Os principais estudos, e provavelmente também as fontes primárias, são pouco específicos em relação às espécies cultivadas pelos escravizados em seus terrenos, admitindo-se, como regra geral, a cultura de gêneros de subsistência como o milho, o feijão, a banana e as raízes, paralelamente à criação de animais e, às vezes, ao investimento em gêneros comerciais ‒ o cacau na Venezuela e o algodão nas colônias inglesas da América do Norte. Referências explícitas ao cultivo da mandioca surgem em exemplos para a Martinica, no século XVII, e para a Bahia, no XVIII, mas é evidente que ele devia ser bastante difundido no interior das roças de escravizados em todas as regiões onde era comum também fora delas, isto é, em partes do Caribe e, particularmente, no Brasil (Karasch, 2000, p. 182; Cardoso, 2009, p. 99). Os termos roça (que significava, segundo o dicionarista Raphael Bluteau, em seu Vocabulário português e latino, de 1720, “a horta ou quinta em que se semeia a mandioca”) e conuco (nome dado também à técnica agrícola ancestral que os Taino aplicavam especificamente ao plantio da mandioca), amplamente utilizados na época para designar, respectivamente, no Brasil e no Caribe espanhol, os lotes de terra concedidos aos escravizados, servem, aliás, como importantes indícios sobre o qual podia ser, nesses contextos, o gênero preferencialmente cultivado (Bluteau, 1720).

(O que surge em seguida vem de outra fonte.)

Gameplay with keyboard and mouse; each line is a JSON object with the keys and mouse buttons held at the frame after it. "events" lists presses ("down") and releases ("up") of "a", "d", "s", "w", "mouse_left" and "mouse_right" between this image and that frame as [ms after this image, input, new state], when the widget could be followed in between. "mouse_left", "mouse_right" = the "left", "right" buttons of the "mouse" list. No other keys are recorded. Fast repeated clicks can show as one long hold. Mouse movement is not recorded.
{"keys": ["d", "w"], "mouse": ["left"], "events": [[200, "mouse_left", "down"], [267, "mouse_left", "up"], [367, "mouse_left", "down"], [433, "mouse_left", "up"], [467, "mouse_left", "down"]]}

As diferenças observadas no contexto angolano se devem às particularidades da escravidão e da agricultura que se praticavam ali. Desde o início das atividades do tráfico, uma distinção bem marcada separa os “escravos em trânsito” dos “residentes”. Até que fossem dirigidos para o embarque, na ilha de Luanda, os chamados “escravos em trânsito” permaneciam junto às fortalezas e presídios portugueses, no sertão ou na cidade, e trabalhavam eles mesmos nas pequenas hortas que se estabeleciam no seu entorno para prover a alimentação estritamente local, isto é, a sua e a dos contingentes militares. Não raro, esses redutos portugueses são apontados, por esse motivo, como a própria via de inserção da agricultura da mandioca pelas terras interiores do continente (Fage; Oliver, 1975, p. 328; McNeill, 2013, p. 27). O mesmo ocorria nos barracões urbanos em que os escravos aguardavam o embarque, como teria observado Olfert Dapper em fins do XVII, a respeito do porto de Pinda, onde, como em Luanda, “escravos à espera do embarque [...] trabalhavam as roças de mandioca enquanto os navios tardavam” (Alencastro, 2000, p. 92).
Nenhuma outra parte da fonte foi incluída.